You hear the chimney-swallows twitter and scurry by.
The hyacinths are lonesome and white in Malyn's room;
And out at sea the Snowflake is driving through the gloom.
The whitecaps froth and freshen; in squadrons of white surge
They thunder on to ruin, and smoke along the verge.
The lift is black above them, the sea is mirk below,
And down the world's wide border they perish as they go.
They comb and seethe and founder, they mount and glimmer and flee,
Amid the awful sobbing and quailing of the sea.
They sheet the flying schooner in foam from stem to stern,
Till every yard of canvas is drenched from clew to ear'n'.
And where they move uneasy, chill is the light and pale;
They are the Skipper's daughters, who dance before the gale.
They revel with the Snowflake, and down the close of day
Among the boisterous dancers she holds her dancing way;
And then the dark has kindled the harbor light alee,
With stars and wind and sea-room upon the gurly sea.
The storm gets up to windward to heave and clang and brawl;
The dancers of the open begin to moan and call.
A lure is in their dancing, a weird is in their song;
The snow-white Skipper's daughters are stronger than the strong.
They love the Norland sailor who dares the rough sea play;
Their arms are white and splendid to beckon him away.

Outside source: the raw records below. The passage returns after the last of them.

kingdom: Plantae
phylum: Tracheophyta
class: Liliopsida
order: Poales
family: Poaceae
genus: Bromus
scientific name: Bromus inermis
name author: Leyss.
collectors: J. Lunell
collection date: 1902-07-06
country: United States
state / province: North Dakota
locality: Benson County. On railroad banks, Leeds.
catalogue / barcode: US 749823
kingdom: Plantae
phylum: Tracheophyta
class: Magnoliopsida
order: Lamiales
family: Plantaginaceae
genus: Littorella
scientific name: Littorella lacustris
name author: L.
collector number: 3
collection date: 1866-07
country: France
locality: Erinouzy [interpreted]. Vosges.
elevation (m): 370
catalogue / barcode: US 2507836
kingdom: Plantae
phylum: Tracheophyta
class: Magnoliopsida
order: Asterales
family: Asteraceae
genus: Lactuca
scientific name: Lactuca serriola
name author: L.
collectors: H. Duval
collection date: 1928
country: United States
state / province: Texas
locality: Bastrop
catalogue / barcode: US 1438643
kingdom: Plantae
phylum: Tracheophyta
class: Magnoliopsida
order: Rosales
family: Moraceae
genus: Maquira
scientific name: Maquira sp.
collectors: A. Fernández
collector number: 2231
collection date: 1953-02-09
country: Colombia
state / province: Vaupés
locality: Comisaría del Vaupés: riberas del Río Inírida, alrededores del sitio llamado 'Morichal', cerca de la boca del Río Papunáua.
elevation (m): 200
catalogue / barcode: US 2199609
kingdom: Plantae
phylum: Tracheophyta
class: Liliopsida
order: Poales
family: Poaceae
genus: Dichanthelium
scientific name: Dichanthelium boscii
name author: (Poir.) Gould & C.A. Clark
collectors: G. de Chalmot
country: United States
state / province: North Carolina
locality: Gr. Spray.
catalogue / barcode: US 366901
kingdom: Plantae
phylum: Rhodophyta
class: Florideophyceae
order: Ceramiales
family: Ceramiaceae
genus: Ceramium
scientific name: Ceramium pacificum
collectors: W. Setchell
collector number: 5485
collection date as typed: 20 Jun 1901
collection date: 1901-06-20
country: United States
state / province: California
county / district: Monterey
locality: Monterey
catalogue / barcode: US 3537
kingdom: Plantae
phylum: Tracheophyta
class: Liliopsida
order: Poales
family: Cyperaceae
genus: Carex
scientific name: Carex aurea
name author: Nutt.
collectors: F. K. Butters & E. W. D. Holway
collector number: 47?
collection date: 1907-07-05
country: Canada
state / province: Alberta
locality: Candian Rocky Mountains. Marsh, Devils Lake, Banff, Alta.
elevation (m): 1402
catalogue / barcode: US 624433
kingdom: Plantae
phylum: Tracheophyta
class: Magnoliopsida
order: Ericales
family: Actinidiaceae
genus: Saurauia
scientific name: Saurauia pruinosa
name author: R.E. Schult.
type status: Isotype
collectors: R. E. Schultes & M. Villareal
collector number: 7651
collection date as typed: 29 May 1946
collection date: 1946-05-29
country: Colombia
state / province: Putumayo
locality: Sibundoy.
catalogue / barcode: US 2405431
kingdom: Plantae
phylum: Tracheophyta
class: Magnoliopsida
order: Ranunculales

They promise him, for kisses a moment at their lips,
To make before the morning the port of missing ships,
Where men put in for shelter, and dreams put forth again,
And the great sea-winds follow the journey of the rain.
A bridal with no morrow, no welling of old tears,
For him, and no more tidings of the departed years!
For there of old were fashioned the chambers cool and dim,
In the eternal silence below the twilight's rim.
The borders of that country are slumberous and wide;
And they are well who marry the fondlers of the tide.
Within their arms immortal, no mortal fear can be;
But Malyn of the mountains is fairer than the sea.
And so the scudding Snowflake flies with the wind astern,
And through the boding twilight are blown the shrilling tern.
The light is on the headland, the harbor gate is wide;
But rolling in with ruin the fog is on the tide.
Fate like a muffled steersman sails with that Norland gloom;
The Snowflake in the offing is neck and neck with doom.